Among the treasures was Picasso’s 1905-06 portrait of Gertrude, looking like a cross between Madame Defarge and a statue from Easter Island. Stein loved the heavy, peasant-like intellectual ferocity of the image, and frequently appeared in photographs under or near the famous painting. (The Picasso is not in the Portrait Gallery show but is in the traveling “Steins Collect” show that will go to New York.) She also claimed (preposterously) that it took more than 80 sittings for the great artist to get her just right. The painting became her brand, or logo, and associated her name forever and always with that of Picasso, whose accomplishment and fame soon eclipsed her own. In the tedious little book Stein wrote about Picasso, filled with absurd generalizations and essentializing claims that explained Picasso by virtue of his Spanish heritage, she put her finger on one of the great delusions of the art world, a sin she furthered with all her prodigious energies: “A picture lives by its legend, not by anything else.”
The dark side
Stein certainly lived by her own legend, and you can see her buffing it to a shine in almost every photograph in the National Portrait Gallery show. In domestic scenes with her lover Toklas, Stein gravitates to the center of attention. A 1922 photograph by Man Ray, who was her unofficial house photographer until he asked for payment and was given the boot, shows Gertrude large and impressive at her desk, with poor Alice framed by the doorway like a servant, seemingly mousy in her dreary weeds (she was, in fact, every bit as monstrous as Stein). Readers of Stein’s 1933 “The Autobiography of Alice B. Toklas,” receive a quick surfeit of Gertrude’s imperious egotism. The seemingly clever ruse of writing her own story as if told through the voice of her lover is transparently an excuse to amp up a narcissism and self-congratulation that would be utterly insufferable parsed if in the first person.

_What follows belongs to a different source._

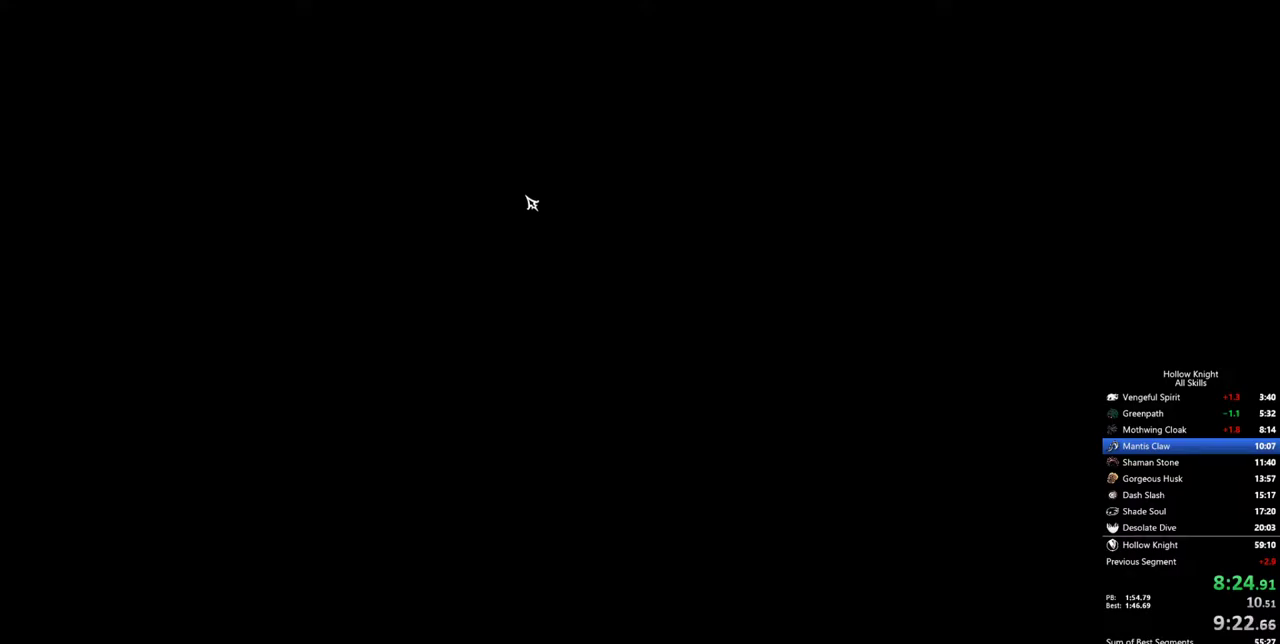
{"keys": ["left"], "events": [[17, "left", "down"], [50, "left", "up"], [100, "left", "down"], [200, "left", "up"], [483, "left", "down"]]}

The National Portrait Gallery show, first seen in a larger version at San Francisco’s Contemporary Jewish Museum last summer, doesn’t flinch from examining Stein’s ugly side. It gets a lot of it just right: “Stein was an arts networker,” one panel says, which is the best way to describe her. But it gives too scant attention to her association with Bernard Fay, a French bigot whose star rose under the Vichy regime, and it takes too much for granted Stein’s self-assessment as a great writer.
The Fay controversy is increasingly dogging the Stein legacy. Fay was among the young homosexual artists and aesthetes who gravitated to the Stein-Toklas household. His specialty was a perfervid anti-Masonic loathing, which he was able to practice with deadly results after Hitler blew into France and the Vichy regime was set up to do his bidding in the unoccupied territories. After World War II, when Stein and Toklas were discovered perfectly safe despite being Jewish, lesbian and avatars of the avant-garde in territory controlled by Hitler, who had no love of any of these things, there was a mystery: How did these remarkable ladies ride out the tempest?